======== DATASET ENTRIES

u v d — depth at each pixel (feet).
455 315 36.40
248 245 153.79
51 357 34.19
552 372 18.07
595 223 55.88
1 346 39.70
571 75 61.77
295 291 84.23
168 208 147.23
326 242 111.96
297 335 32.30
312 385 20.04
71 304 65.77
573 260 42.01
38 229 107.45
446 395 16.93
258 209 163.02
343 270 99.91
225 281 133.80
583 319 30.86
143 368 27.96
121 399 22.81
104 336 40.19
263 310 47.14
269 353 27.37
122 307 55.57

================
======== DATASET ENTRIES

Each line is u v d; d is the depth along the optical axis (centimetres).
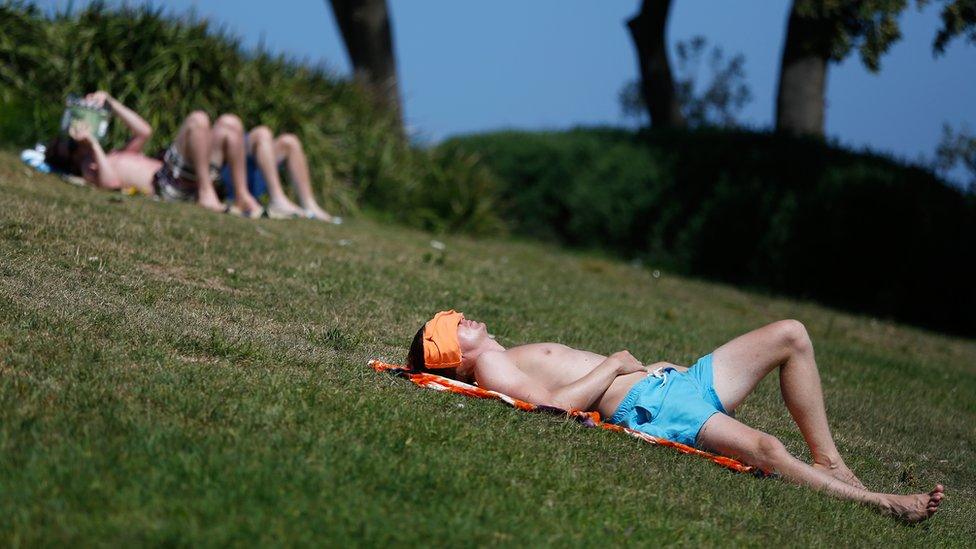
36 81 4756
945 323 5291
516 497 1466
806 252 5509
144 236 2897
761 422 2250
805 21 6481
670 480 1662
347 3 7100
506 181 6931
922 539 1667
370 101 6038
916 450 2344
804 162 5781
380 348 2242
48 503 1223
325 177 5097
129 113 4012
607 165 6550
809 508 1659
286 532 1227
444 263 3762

================
======== DATASET ENTRIES

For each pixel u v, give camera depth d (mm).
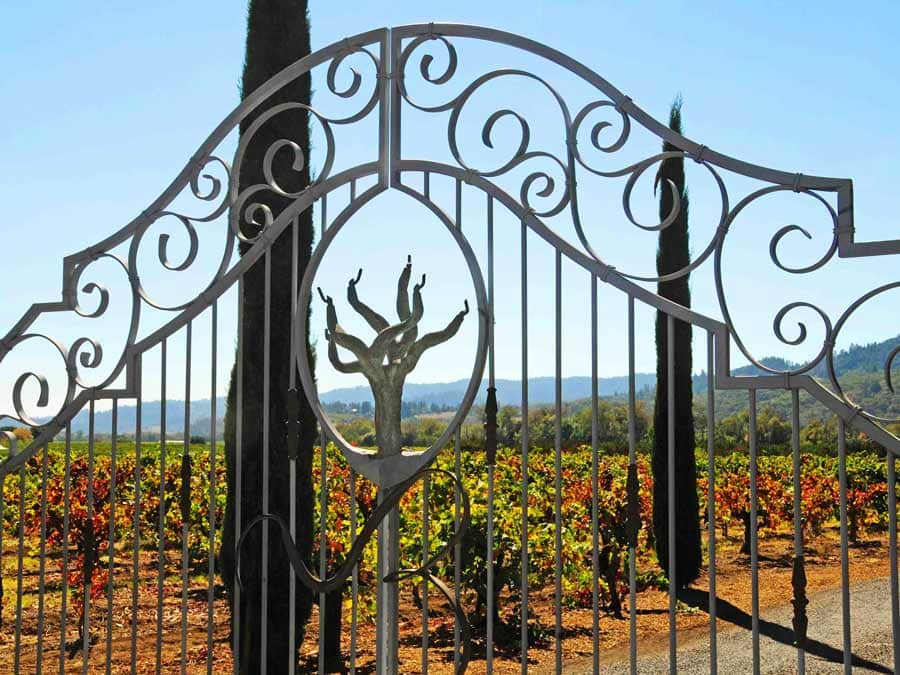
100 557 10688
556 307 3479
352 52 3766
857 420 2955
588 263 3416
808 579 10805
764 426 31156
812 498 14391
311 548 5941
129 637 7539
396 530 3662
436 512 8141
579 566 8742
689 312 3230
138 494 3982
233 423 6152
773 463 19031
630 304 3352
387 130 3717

================

What is needed is every line of the records above that contains the word "pixel".

u v d — depth at each pixel (feet).
For each pixel u v, give camera depth d (mm).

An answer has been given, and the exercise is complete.